▸ **Directive**
Output the listing below word for word, keeping every line unchanged and in its original order.

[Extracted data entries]
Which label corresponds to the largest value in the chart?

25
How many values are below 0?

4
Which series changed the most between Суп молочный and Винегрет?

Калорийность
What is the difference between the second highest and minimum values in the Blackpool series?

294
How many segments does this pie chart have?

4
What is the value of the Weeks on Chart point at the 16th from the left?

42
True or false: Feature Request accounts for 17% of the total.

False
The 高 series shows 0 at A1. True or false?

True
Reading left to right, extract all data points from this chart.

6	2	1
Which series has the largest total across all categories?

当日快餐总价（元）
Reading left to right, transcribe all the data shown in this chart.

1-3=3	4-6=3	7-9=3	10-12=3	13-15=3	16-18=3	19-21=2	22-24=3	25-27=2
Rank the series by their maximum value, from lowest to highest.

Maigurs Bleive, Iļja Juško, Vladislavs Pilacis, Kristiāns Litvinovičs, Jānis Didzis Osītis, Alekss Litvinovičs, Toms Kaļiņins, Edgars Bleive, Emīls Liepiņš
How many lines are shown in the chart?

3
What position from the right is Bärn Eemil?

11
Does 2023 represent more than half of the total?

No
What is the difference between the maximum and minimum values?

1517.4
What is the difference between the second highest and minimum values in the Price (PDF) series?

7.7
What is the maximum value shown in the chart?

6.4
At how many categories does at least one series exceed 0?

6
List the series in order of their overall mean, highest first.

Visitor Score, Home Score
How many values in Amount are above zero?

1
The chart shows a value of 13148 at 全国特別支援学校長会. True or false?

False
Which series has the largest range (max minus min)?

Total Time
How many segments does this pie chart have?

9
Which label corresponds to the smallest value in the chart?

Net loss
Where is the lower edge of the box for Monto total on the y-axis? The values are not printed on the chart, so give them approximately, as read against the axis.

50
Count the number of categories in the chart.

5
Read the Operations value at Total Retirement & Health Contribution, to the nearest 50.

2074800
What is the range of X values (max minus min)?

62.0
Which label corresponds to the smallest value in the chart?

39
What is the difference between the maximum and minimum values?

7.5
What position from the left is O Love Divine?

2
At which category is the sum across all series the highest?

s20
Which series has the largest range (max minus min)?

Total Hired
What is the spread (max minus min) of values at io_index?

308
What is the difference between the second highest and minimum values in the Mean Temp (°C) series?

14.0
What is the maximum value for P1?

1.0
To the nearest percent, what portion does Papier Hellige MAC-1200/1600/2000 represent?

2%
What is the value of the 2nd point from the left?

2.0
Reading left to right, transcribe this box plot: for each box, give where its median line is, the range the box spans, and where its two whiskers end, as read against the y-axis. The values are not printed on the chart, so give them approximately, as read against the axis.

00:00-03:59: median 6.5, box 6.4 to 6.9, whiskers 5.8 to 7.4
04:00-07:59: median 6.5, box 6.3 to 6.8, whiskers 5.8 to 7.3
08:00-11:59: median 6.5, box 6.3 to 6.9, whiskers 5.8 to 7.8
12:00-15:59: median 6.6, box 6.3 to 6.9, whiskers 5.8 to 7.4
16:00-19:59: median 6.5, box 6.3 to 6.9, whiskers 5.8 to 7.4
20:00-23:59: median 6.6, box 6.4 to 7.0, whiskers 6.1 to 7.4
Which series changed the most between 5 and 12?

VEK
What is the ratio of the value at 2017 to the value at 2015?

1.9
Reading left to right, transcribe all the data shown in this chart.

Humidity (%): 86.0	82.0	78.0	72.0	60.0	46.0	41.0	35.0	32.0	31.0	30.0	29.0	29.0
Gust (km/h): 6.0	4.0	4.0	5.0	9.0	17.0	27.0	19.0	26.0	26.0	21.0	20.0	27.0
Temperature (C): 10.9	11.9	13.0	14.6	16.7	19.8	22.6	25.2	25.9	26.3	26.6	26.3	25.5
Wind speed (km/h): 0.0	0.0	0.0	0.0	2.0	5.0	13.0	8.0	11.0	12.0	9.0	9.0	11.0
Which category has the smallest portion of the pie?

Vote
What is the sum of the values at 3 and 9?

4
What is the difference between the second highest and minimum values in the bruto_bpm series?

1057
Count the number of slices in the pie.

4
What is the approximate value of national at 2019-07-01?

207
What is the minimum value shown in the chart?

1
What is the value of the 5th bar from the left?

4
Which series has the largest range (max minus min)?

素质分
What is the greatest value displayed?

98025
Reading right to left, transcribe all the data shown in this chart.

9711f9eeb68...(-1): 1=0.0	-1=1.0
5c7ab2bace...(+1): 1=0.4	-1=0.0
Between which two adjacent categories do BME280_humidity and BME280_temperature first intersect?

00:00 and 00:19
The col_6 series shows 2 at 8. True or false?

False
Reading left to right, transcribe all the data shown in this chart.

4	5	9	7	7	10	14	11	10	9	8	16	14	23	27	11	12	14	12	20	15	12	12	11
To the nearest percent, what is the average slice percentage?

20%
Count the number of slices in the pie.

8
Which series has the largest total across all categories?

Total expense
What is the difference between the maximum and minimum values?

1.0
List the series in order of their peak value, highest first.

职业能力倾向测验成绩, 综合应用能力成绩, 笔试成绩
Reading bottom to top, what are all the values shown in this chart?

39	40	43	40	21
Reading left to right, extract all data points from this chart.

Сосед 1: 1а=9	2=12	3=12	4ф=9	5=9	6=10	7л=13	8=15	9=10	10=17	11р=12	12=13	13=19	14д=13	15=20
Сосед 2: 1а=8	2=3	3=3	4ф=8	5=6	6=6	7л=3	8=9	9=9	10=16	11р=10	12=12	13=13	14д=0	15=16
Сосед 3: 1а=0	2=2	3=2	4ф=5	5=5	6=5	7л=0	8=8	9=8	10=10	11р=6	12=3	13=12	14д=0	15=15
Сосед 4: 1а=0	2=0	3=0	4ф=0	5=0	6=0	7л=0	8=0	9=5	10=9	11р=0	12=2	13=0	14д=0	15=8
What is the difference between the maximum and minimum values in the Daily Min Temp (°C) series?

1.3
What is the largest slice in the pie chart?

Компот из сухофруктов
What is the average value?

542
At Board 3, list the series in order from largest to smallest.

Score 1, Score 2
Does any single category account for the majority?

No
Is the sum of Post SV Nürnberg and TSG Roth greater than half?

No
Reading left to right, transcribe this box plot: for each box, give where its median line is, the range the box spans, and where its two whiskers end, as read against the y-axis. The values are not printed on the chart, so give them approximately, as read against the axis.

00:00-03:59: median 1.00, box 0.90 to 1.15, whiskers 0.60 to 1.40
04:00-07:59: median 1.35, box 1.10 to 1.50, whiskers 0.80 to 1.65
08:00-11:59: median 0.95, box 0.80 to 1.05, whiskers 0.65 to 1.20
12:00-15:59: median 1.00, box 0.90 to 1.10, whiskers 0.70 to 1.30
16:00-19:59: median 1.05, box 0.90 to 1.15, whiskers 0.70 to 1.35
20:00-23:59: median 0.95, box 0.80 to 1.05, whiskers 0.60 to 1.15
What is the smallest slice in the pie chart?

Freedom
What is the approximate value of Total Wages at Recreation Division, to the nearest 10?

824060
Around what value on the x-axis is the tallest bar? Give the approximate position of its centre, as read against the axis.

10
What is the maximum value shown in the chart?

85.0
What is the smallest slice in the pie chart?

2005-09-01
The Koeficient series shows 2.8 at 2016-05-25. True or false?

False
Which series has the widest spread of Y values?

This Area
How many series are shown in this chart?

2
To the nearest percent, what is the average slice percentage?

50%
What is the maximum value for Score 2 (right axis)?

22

▸ **Answer to the exercise**
Which label corresponds to the largest value in the chart?

25
How many values are below 0?

4
Which series changed the most between Суп молочный and Винегрет?

Калорийность
What is the difference between the second highest and minimum values in the Blackpool series?

294
How many segments does this pie chart have?

4
What is the value of the Weeks on Chart point at the 16th from the left?

42
True or false: Feature Request accounts for 17% of the total.

False
The 高 series shows 0 at A1. True or false?

True
Reading left to right, extract all data points from this chart.

6	2	1
Which series has the largest total across all categories?

当日快餐总价（元）
Reading left to right, transcribe all the data shown in this chart.

1-3=3	4-6=3	7-9=3	10-12=3	13-15=3	16-18=3	19-21=2	22-24=3	25-27=2
Rank the series by their maximum value, from lowest to highest.

Maigurs Bleive, Iļja Juško, Vladislavs Pilacis, Kristiāns Litvinovičs, Jānis Didzis Osītis, Alekss Litvinovičs, Toms Kaļiņins, Edgars Bleive, Emīls Liepiņš
How many lines are shown in the chart?

3
What position from the right is Bärn Eemil?

11
Does 2023 represent more than half of the total?

No
What is the difference between the maximum and minimum values?

1517.4
What is the difference between the second highest and minimum values in the Price (PDF) series?

7.7
What is the maximum value shown in the chart?

6.4
At how many categories does at least one series exceed 0?

6
List the series in order of their overall mean, highest first.

Visitor Score, Home Score
How many values in Amount are above zero?

1
The chart shows a value of 13148 at 全国特別支援学校長会. True or false?

False
Which series has the largest range (max minus min)?

Total Time
How many segments does this pie chart have?

9
Which label corresponds to the smallest value in the chart?

Net loss
Where is the lower edge of the box for Monto total on the y-axis? The values are not printed on the chart, so give them approximately, as read against the axis.

50
Count the number of categories in the chart.

5
Read the Operations value at Total Retirement & Health Contribution, to the nearest 50.

2074800
What is the range of X values (max minus min)?

62.0
Which label corresponds to the smallest value in the chart?

39
What is the difference between the maximum and minimum values?

7.5
What position from the left is O Love Divine?

2
At which category is the sum across all series the highest?

s20
Which series has the largest range (max minus min)?

Total Hired
What is the spread (max minus min) of values at io_index?

308
What is the difference between the second highest and minimum values in the Mean Temp (°C) series?

14.0
What is the maximum value for P1?

1.0
To the nearest percent, what portion does Papier Hellige MAC-1200/1600/2000 represent?

2%
What is the value of the 2nd point from the left?

2.0
Reading left to right, transcribe this box plot: for each box, give where its median line is, the range the box spans, and where its two whiskers end, as read against the y-axis. The values are not printed on the chart, so give them approximately, as read against the axis.

00:00-03:59: median 6.5, box 6.4 to 6.9, whiskers 5.8 to 7.4
04:00-07:59: median 6.5, box 6.3 to 6.8, whiskers 5.8 to 7.3
08:00-11:59: median 6.5, box 6.3 to 6.9, whiskers 5.8 to 7.8
12:00-15:59: median 6.6, box 6.3 to 6.9, whiskers 5.8 to 7.4
16:00-19:59: median 6.5, box 6.3 to 6.9, whiskers 5.8 to 7.4
20:00-23:59: median 6.6, box 6.4 to 7.0, whiskers 6.1 to 7.4
Which series changed the most between 5 and 12?

VEK
What is the ratio of the value at 2017 to the value at 2015?

1.9
Reading left to right, transcribe all the data shown in this chart.

Humidity (%): 86.0	82.0	78.0	72.0	60.0	46.0	41.0	35.0	32.0	31.0	30.0	29.0	29.0
Gust (km/h): 6.0	4.0	4.0	5.0	9.0	17.0	27.0	19.0	26.0	26.0	21.0	20.0	27.0
Temperature (C): 10.9	11.9	13.0	14.6	16.7	19.8	22.6	25.2	25.9	26.3	26.6	26.3	25.5
Wind speed (km/h): 0.0	0.0	0.0	0.0	2.0	5.0	13.0	8.0	11.0	12.0	9.0	9.0	11.0
Which category has the smallest portion of the pie?

Vote
What is the sum of the values at 3 and 9?

4
What is the difference between the second highest and minimum values in the bruto_bpm series?

1057
Count the number of slices in the pie.

4
What is the approximate value of national at 2019-07-01?

207
What is the minimum value shown in the chart?

1
What is the value of the 5th bar from the left?

4
Which series has the largest range (max minus min)?

素质分
What is the greatest value displayed?

98025
Reading right to left, transcribe all the data shown in this chart.

9711f9eeb68...(-1): 1=0.0	-1=1.0
5c7ab2bace...(+1): 1=0.4	-1=0.0
Between which two adjacent categories do BME280_humidity and BME280_temperature first intersect?

00:00 and 00:19
The col_6 series shows 2 at 8. True or false?

False
Reading left to right, transcribe all the data shown in this chart.

4	5	9	7	7	10	14	11	10	9	8	16	14	23	27	11	12	14	12	20	15	12	12	11
To the nearest percent, what is the average slice percentage?

20%
Count the number of slices in the pie.

8
Which series has the largest total across all categories?

Total expense
What is the difference between the maximum and minimum values?

1.0
List the series in order of their peak value, highest first.

职业能力倾向测验成绩, 综合应用能力成绩, 笔试成绩
Reading bottom to top, what are all the values shown in this chart?

39	40	43	40	21
Reading left to right, extract all data points from this chart.

Сосед 1: 1а=9	2=12	3=12	4ф=9	5=9	6=10	7л=13	8=15	9=10	10=17	11р=12	12=13	13=19	14д=13	15=20
Сосед 2: 1а=8	2=3	3=3	4ф=8	5=6	6=6	7л=3	8=9	9=9	10=16	11р=10	12=12	13=13	14д=0	15=16
Сосед 3: 1а=0	2=2	3=2	4ф=5	5=5	6=5	7л=0	8=8	9=8	10=10	11р=6	12=3	13=12	14д=0	15=15
Сосед 4: 1а=0	2=0	3=0	4ф=0	5=0	6=0	7л=0	8=0	9=5	10=9	11р=0	12=2	13=0	14д=0	15=8
What is the difference between the maximum and minimum values in the Daily Min Temp (°C) series?

1.3
What is the largest slice in the pie chart?

Компот из сухофруктов
What is the average value?

542
At Board 3, list the series in order from largest to smallest.

Score 1, Score 2
Does any single category account for the majority?

No
Is the sum of Post SV Nürnberg and TSG Roth greater than half?

No
Reading left to right, transcribe this box plot: for each box, give where its median line is, the range the box spans, and where its two whiskers end, as read against the y-axis. The values are not printed on the chart, so give them approximately, as read against the axis.

00:00-03:59: median 1.00, box 0.90 to 1.15, whiskers 0.60 to 1.40
04:00-07:59: median 1.35, box 1.10 to 1.50, whiskers 0.80 to 1.65
08:00-11:59: median 0.95, box 0.80 to 1.05, whiskers 0.65 to 1.20
12:00-15:59: median 1.00, box 0.90 to 1.10, whiskers 0.70 to 1.30
16:00-19:59: median 1.05, box 0.90 to 1.15, whiskers 0.70 to 1.35
20:00-23:59: median 0.95, box 0.80 to 1.05, whiskers 0.60 to 1.15
What is the smallest slice in the pie chart?

Freedom
What is the approximate value of Total Wages at Recreation Division, to the nearest 10?

824060
Around what value on the x-axis is the tallest bar? Give the approximate position of its centre, as read against the axis.

10
What is the maximum value shown in the chart?

85.0
What is the smallest slice in the pie chart?

2005-09-01
The Koeficient series shows 2.8 at 2016-05-25. True or false?

False
Which series has the widest spread of Y values?

This Area
How many series are shown in this chart?

2
To the nearest percent, what is the average slice percentage?

50%
What is the maximum value for Score 2 (right axis)?

22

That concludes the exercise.